L’Algérie a exhorté lundi 10 janvier les autorités de transition au Mali à mettre en ouvre au plus tard cette année le retour à l’ordre constitutionnel conformément aux “exigences internationales et des aspirations légitimes du peuple malien” au moment où la tension entre la CEDEAO et Bamako s’est exacerbée depuis dimanche.

Les États d’Afrique de l’Ouest ont adopté, dimanche 9 janvier, à Accra, des sanctions qualifiées de “très dures” envers les autorités de la transition au Mali.

Les dirigeants de la Communauté économique des États de l’Afrique de l’Ouest (Cédéao), siégeant à huis clos dans la capitale ghanéenne, ont réagi au projet de la junte de continuer à diriger le pays jusqu’à cinq années supplémentaires et au manquement de la part des autorités de la transition à l’engagement d’organiser le 27 février prochain des élections présidentielle et législatives qui auraient ramené des civils à la tête du pays.

La Cédéao a décidé de fermer les frontières avec le Mali au sein de l’espace sous-régional et de suspendre les échanges commerciaux autres que les produits de première nécessité, affirme un communiqué lu à l’issue du sommet.
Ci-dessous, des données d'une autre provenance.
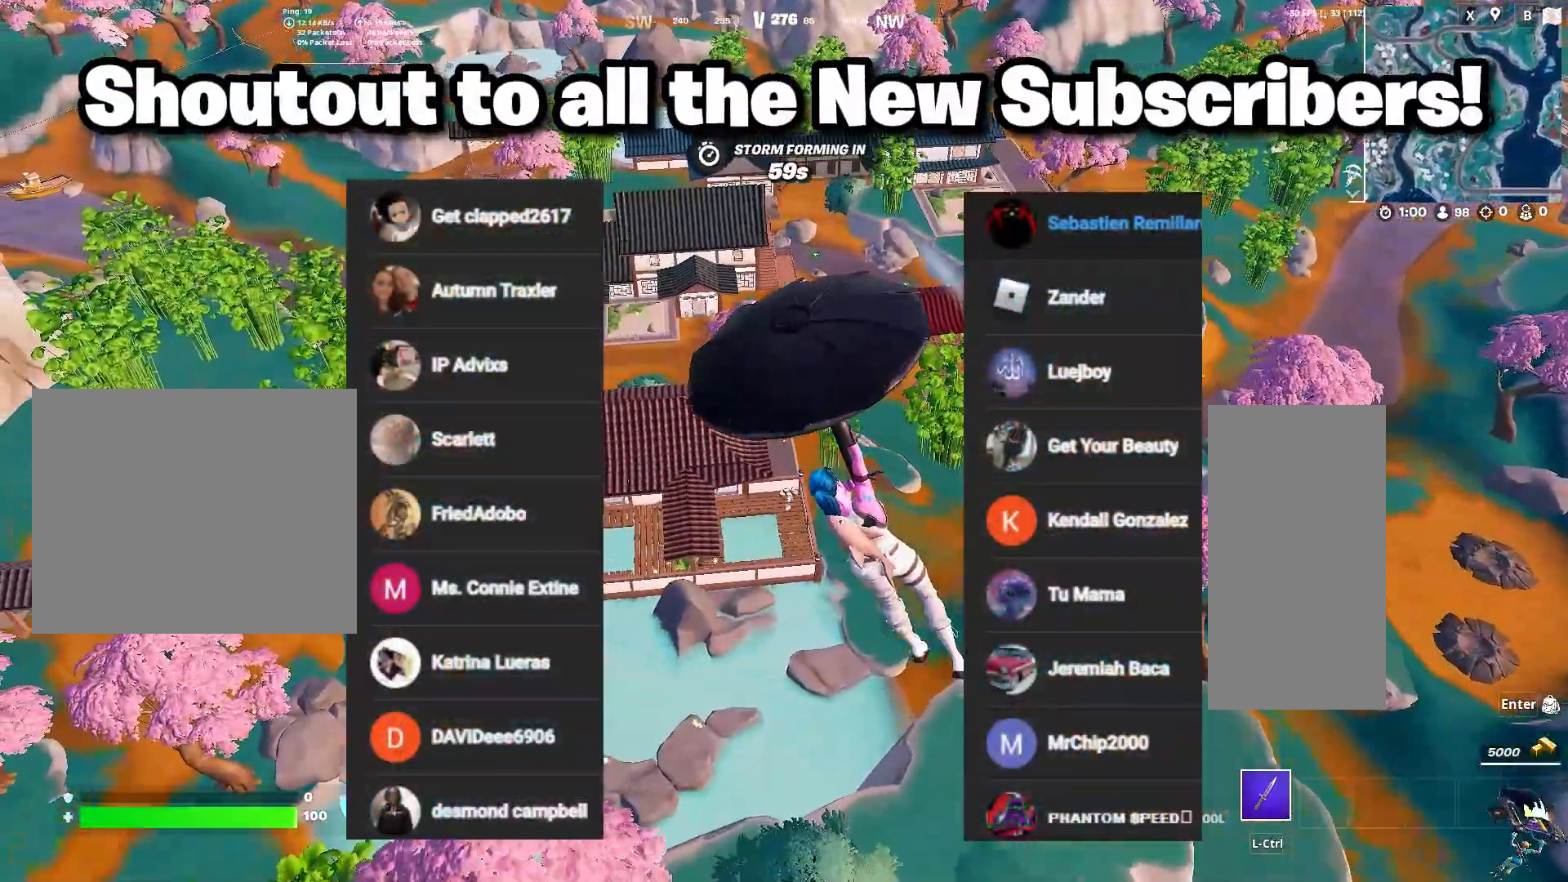
{"keys": ["a", "w"], "mouse": [], "mouse_move": "still", "events": []}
Elle a aussi décidé de couper ses aides financières et de geler les avoirs du Mali à la Banque centrale des États de l’Afrique de l’Ouest (BCEAO). Les pays membres vont aussi rappeler leurs ambassadeurs au Mali.

Les dirigeants de la Cédéao ont entériné les mesures prises lors d’un sommet de l’Union économique et monétaire ouest-africaine (UEMOA) précédant immédiatement le leur, a dit sous le couvert de l’anonymat un participant au sommet, parlant de mesures “très dures”.
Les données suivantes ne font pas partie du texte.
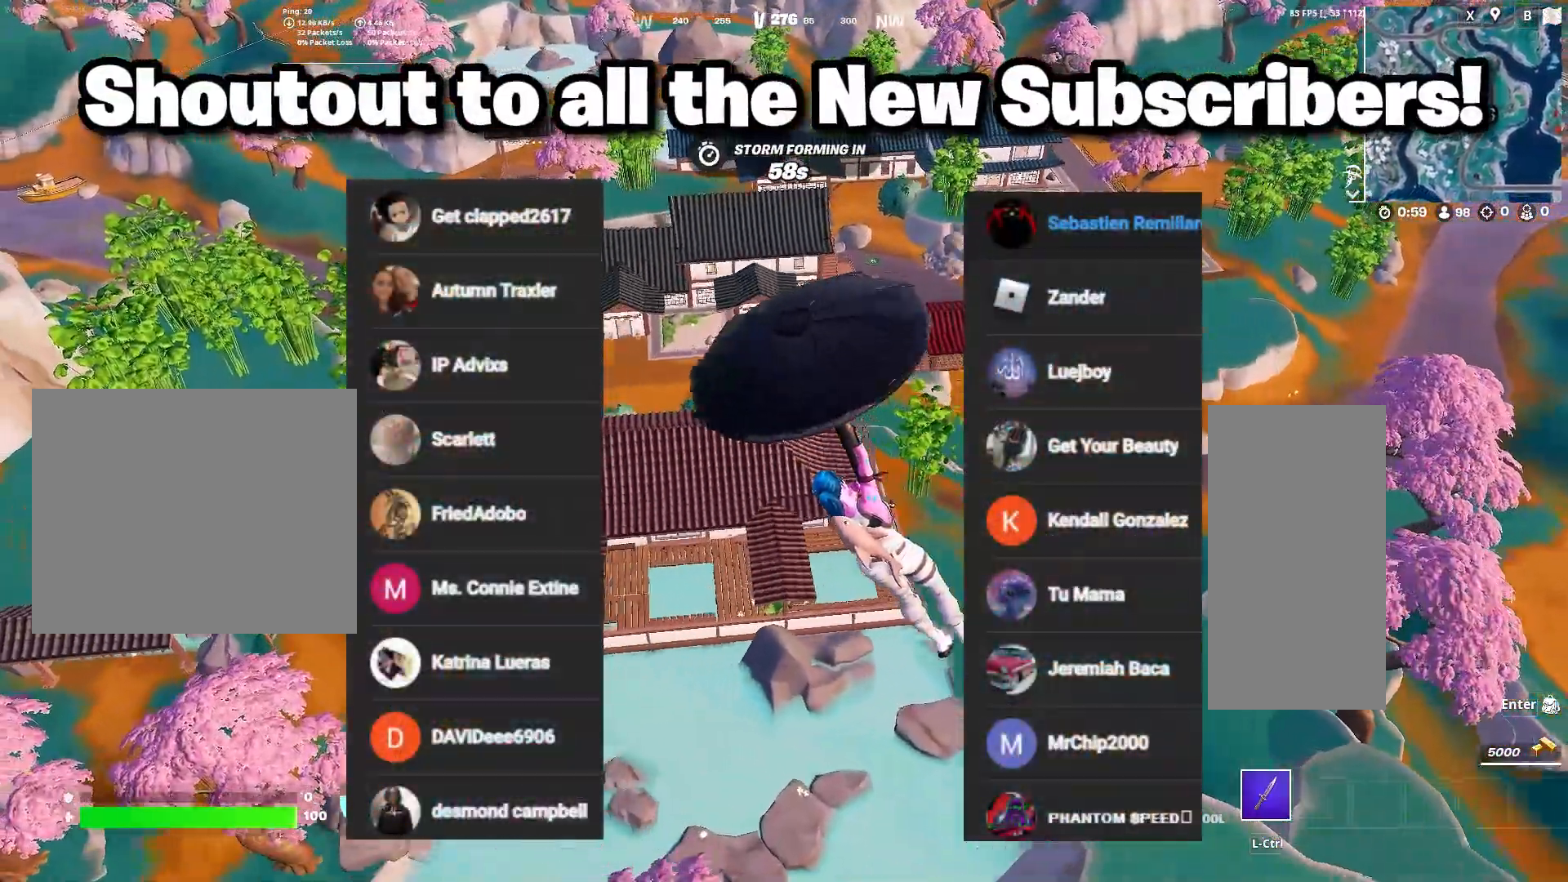
{"keys": ["a", "s"], "mouse": [], "mouse_move": "right", "events": [[150, "w", "up"], [383, "s", "down"]]}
Ces sanctions prennent effet immédiatement, ont-ils précisé. Elles ne seront levées progressivement que lorsque les autorités maliennes présenteront un calendrier “acceptable” et que des progrès satisfaisants seront observés dans sa mise en œuvre. Elles sont plus rigoureuses encore que celles adoptées après le premier putsch d’août 2020.

Les autorités maliennes ont condamné “énergétiquement” ces sanctions jugées “illégales” et accusé les membres de la Cédéao d’être “instrumentalisés” par des “puissances extrarégionales”, sans les nommer.

Dans un communiqué lu à la télévision par le porte-parole Abdoulaye Idrissa Maïga, le gouvernement malien de transition a promis de fermer à son tour ses frontières aériennes et terrestres avec les pays membres de la Cédéao, de rappeler ses ambassadeurs et a annoncé qu’il se réservait le droit de reconsidérer son adhésion à la Cédéao et à l’UEMOA.

En réaction à ses développement, le communiqué des affaires étrangères conclu que “dans la fidélité au principe de la promotion de solutions africaines aux problèmes de l’Afrique qui fonde les contributions qualitatives au sein de l’Union Africaine, l’Algérie exprime sa pleine disponibilité à accompagner activement la République du Mali et la CEDEAO dans la voie salutaire de la compréhension mutuelle autour d’une vision solidaire de l’avenir commun de tous les peuples africains.”